Tom Lane wrote:
What I would really like to do is set the default shared_buffers to
1000.  That would be 8 meg worth of shared buffer space.  Coupled with
more-realistic settings for FSM size, we'd probably be talking a shared
memory request approaching 16 meg.  This is not enough RAM to bother
any modern machine from a performance standpoint, but there are probably
quite a few platforms out there that would need an increase in their
stock SHMMAX kernel setting before they'd take it.

Totally agree with this. We really, really, really, really need to get the default to a point where we have _decent_ default performance.

The alternative approach is to leave the settings where they are, and
to try to put more emphasis in the documentation on the fact that the
factory-default settings produce a toy configuration that you *must*
adjust upward for decent performance.  But we've not had a lot of
success spreading that word, I think.  With SHMMMAX too small, you
do at least get a pretty specific error message telling you so.


Here's an *unfortunately very common* scenario, that again unfortunately, a _seemingly large_ amount of people fall for.

a) Someone decides to "benchmark" database XYZ vs PostgreSQL vs other databases

b) Said benchmarking person knows very little about PostgreSQL, so they install the RPM's, packages, or whatever, and "it works". Then they run whatever benchmark they've downloaded, or designed, or whatever

c) PostgreSQL, being practically unconfigured, runs at the pace of a slow, mostly-disabled snail.

d) Said benchmarking person gets better performance from the other databases (also set to their default settings) and thinks "PostgreSQL has lots of features, and it's free, but it's Too Slow".

Yes, this kind of testing shouldn't even _pretend_ to have any real world credibility.

e) Said benchmarking person tells everyone they know, _and_ everyone they meet about their results. Some of them even create nice looking or profesional looking web pages about it.

f) People who know even _less_ than the benchmarking person hear about the test, or read the result, and don't know any better than to believe it at face value. So, they install whatever system was recommended.

g) Over time, the benchmarking person gets the hang of their chosen database more and writes further articles about it, and doesn't generally look any further afield than it for say... a couple of years. By this time, they've already influenced a couple of thousand people in the non-optimal direction.

h) Arrgh. With better defaults, our next release would _appear_ to be a lot faster to quite a few people, just because they have no idea about tuning.

So, as sad as this scenario is, better defaults will probably encourage a lot more newbies to get involved, and that'll eventually translate into a lot more experienced users, and a few more coders to assist. ;-)
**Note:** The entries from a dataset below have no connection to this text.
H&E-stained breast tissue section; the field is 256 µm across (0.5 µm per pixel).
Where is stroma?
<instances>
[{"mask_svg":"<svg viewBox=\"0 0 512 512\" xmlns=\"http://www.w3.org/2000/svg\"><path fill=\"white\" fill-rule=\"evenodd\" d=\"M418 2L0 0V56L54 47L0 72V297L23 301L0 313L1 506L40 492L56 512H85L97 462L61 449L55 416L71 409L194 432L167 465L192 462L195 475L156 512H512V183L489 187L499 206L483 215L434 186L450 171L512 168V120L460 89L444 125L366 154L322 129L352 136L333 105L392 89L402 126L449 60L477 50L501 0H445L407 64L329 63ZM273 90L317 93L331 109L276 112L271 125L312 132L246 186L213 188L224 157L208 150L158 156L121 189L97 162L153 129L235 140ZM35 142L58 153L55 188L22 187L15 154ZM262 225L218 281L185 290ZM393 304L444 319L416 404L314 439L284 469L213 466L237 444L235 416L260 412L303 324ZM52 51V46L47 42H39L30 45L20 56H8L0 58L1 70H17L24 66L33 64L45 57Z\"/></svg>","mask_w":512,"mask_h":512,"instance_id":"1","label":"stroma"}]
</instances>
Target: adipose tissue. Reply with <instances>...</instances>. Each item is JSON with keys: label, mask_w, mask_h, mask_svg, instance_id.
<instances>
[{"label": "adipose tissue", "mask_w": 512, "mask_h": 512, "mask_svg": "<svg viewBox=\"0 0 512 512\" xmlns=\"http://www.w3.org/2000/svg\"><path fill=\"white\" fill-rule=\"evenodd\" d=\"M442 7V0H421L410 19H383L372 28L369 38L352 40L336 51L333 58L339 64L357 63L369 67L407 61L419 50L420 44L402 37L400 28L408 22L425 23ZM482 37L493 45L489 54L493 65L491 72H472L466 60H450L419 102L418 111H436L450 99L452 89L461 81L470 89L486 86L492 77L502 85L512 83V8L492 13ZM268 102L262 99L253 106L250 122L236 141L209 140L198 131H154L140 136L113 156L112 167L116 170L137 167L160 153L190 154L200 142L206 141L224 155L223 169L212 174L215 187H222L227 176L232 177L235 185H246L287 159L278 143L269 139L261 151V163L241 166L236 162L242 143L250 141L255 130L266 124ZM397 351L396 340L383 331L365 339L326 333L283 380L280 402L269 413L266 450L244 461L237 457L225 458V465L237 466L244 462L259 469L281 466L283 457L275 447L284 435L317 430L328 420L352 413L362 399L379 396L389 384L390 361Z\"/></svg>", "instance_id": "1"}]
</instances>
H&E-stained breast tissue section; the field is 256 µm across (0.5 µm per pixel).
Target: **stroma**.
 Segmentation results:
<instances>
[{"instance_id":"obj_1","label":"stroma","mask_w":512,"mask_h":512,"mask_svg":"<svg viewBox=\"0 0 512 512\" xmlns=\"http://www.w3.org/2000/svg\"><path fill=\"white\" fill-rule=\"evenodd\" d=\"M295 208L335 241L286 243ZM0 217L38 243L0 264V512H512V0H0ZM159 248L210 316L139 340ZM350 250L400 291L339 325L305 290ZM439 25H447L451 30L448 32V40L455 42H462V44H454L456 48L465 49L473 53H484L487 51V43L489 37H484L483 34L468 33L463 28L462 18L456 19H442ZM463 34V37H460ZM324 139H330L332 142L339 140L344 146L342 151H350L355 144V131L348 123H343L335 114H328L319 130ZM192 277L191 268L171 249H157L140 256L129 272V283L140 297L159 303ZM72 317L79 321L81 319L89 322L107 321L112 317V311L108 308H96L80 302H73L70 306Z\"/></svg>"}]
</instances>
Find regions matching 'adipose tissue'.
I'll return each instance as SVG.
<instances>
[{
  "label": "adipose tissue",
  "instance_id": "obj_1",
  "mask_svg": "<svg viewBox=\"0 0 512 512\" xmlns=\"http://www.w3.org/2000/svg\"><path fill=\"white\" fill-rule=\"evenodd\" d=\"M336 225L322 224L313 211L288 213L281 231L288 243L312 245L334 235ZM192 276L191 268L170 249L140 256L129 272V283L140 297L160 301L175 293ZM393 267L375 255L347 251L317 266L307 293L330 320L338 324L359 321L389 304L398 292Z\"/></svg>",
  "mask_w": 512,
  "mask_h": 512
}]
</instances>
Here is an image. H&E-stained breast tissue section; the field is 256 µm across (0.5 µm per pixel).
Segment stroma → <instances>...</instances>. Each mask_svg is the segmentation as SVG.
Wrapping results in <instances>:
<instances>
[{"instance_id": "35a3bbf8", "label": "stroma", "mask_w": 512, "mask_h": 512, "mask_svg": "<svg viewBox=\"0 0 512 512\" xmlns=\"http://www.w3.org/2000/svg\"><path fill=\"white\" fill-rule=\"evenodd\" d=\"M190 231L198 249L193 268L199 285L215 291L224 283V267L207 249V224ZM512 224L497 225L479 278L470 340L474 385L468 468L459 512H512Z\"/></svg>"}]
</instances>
Personally I'd be a bunch happier if we set the buffers so high that we definitely have decent performance, and the people that want to run PostgreSQL are forced to make the choice of either:

1) Adjust their system settings to allow PostgreSQL to run properly, or

2) Manually adjust the PostgreSQL settings to run memory-constrained

This way, PostgreSQL either runs decently, or they are _aware_ that they're limiting it. That should cut down on the false benchmarks (hopefully).


Regards and best wishes,

Justin Clift

			regards, tom lane

"My grandfather once told me that there are two kinds of people: those
who work and those who take the credit. He told me to try to be in the
first group; there was less competition there."